The nurse navigator system allows earlier intervention. Discomfort that might once have been quietly endured between appointments is now noticed sooner. Constant contact is maintained, which helps escalate minor signs of distress into timely care.
Tech-enabled care
Technology reinforces HMI Medical’s core values and commitment to better care. Last year, the hospital became the first in Malaysia to deploy an intelligent ward system developed in collaboration with its nursing teams. The system automatically captures patients’ vital signs and clinical data, cutting manual recording time by 34% and improving nurses’ response times to critical alerts by 64%. Real-time updates on discharges, procedures and meal plans have also helped raise patient satisfaction scores by 87%.
To further improve patient outcomes, HMI Medical’s flagship hospitals — Mahkota Medical Centre in Malacca and Regency Specialist Hospital in Johor — now offer robotic-assisted surgeries as a cost-effective alternative to traditional open or laparoscopic surgery. Using robotic arms and high-definition 3D cameras controlled from a console, surgeons can perform complex procedures with enhanced precision, control, and vision.
This minimally invasive approach helps shorten recovery times for patients undergoing urological, gynaecological, colorectal and general surgeries. Over time, the hospitals plan to expand its use to more procedures, including those involving the prostate, kidneys and women’s health.
HMI Medical will continue developing digital health services through its patient-facing mobile app designed to “drive access, convenience and certainty” across the care journey. By applying AI and analytics, the company hopes to gain deeper insights that improve clinical decisions and strengthen its business.
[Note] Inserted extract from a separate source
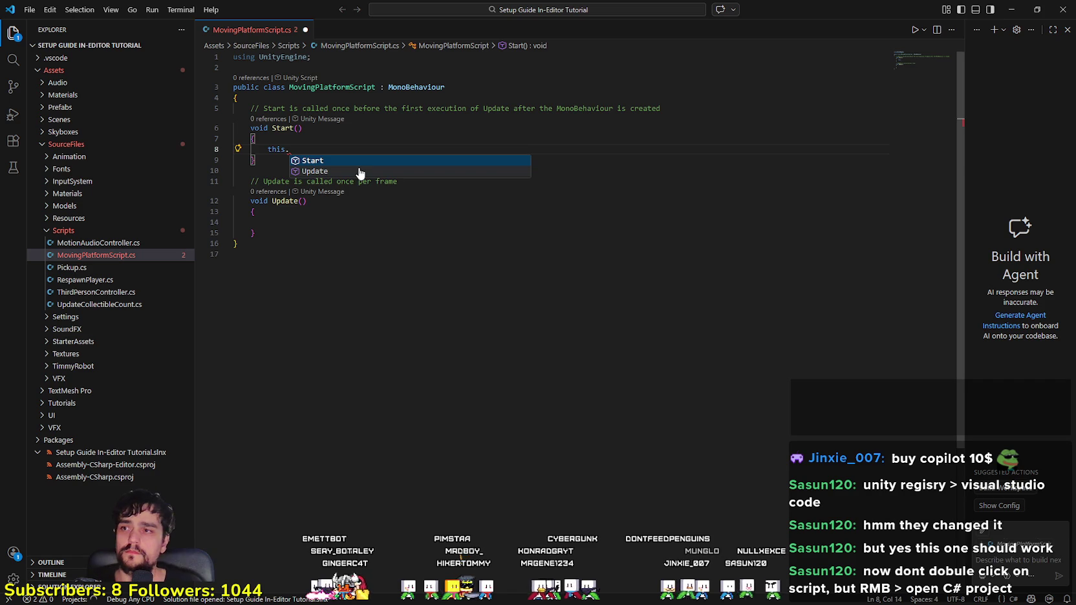
pyautogui.click(371, 138)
The company’s focus extends beyond treatment to prevention. “We are actively building our outreach into neighbourhoods and workplaces, doing more in what I call health optimisation space to help people stay healthy and support them before they become patients.”
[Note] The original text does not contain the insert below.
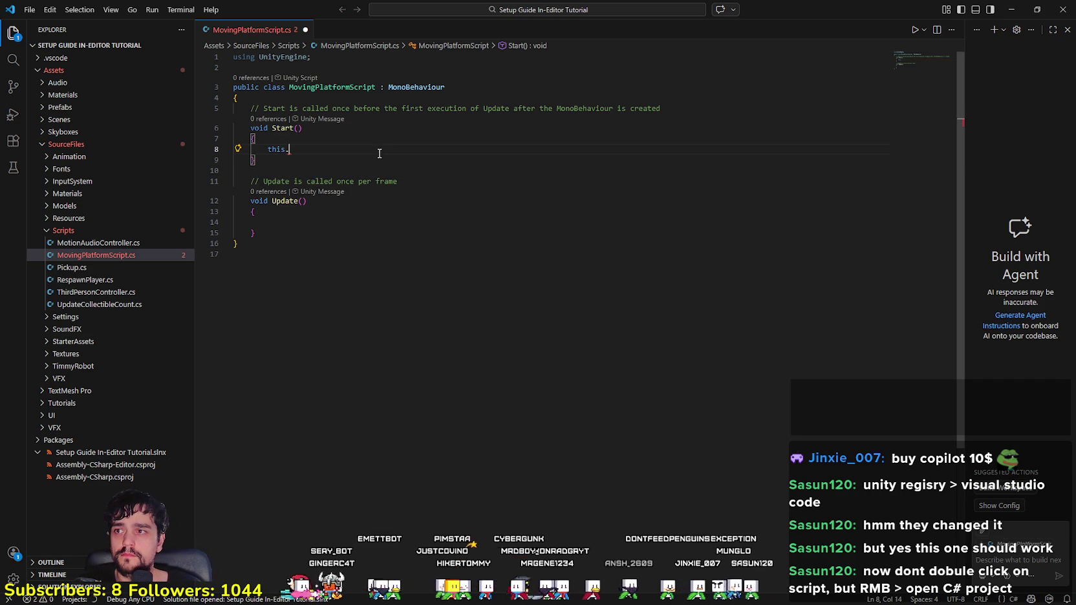
pyautogui.click(1062, 9)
HMI Medical has also launched social initiatives, including caregiver training through a social enterprise, which offers volunteer training and first responder courses in communities and workplaces. “With the ageing population, the need for caregiver training and awareness of different conditions will only grow. We’ll remain laser-focused on what matters most for the patient and build the ecosystem around them.”
Looking forward
When HMI Medical turned 25 last year, it conducted a strategic review and rebranding that set out a vision for the next quarter century: to spark change in healthcare through an integrated platform delivering care both in person and online across ecosystems.
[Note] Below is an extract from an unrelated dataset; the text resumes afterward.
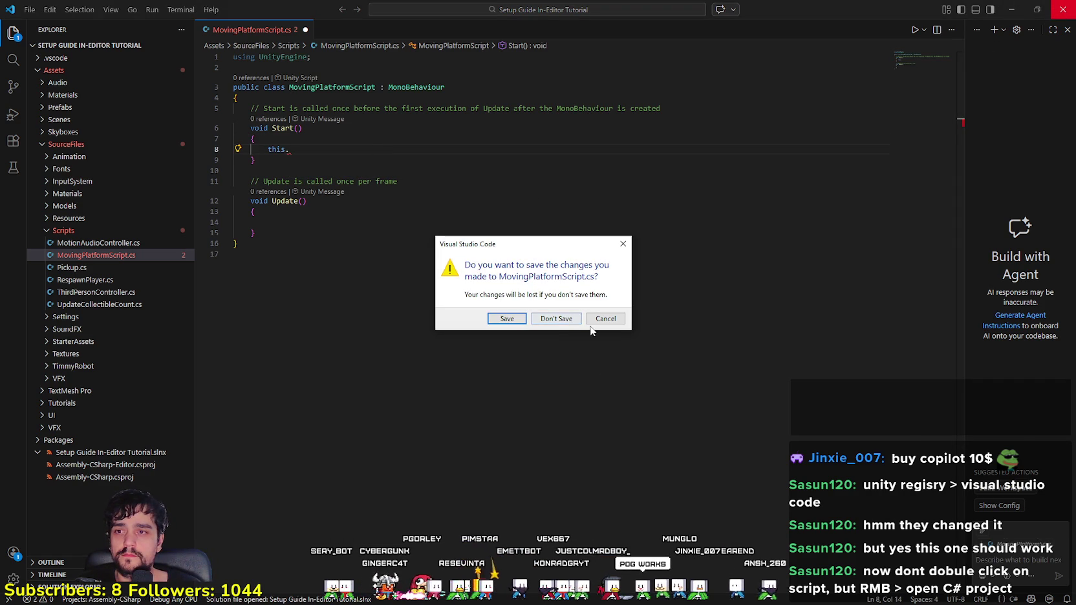
pyautogui.click(607, 318)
At the core of that vision is the idea that patients should be able to move seamlessly between HMI’s ecosystems in Singapore and Johor, Malaysia. The plan draws strength from the Johor–Singapore Special Economic Zone and the upcoming Rapid Transit System, which promise to make cross-border care more fluid than ever. Chin explains that Singaporeans will be able to seek high-quality, cost-effective treatment at HMI’s expanded facilities in Johor, while Malaysians can be referred to specialised centres in Singapore for advanced procedures not yet available locally.
The vision is backed by substantial investment. Regency Specialist Hospital in Johor has been expanded into the largest private hospital in South Malaysia, bolstering its oncology and neuroscience capabilities.
In Singapore, HMI Medical has built a network of centres of excellence in different disciplines, including urology, orthopaedics and even dermatology. “With more options and guidance to navigate their care journey, we can bring greater value to more people,” Chin says.
The physical expansion is coupled with a commitment to technological innovation, including investments in AI and precision therapeutics. By building best-in-class medical services across the healthcare continuum, HMI Medical aims to become a trusted partner for patients and their families. The company’s guiding principle remains that focusing on optimal patient outcomes is the most sustainable path to generating long-term returns, asserts Chin.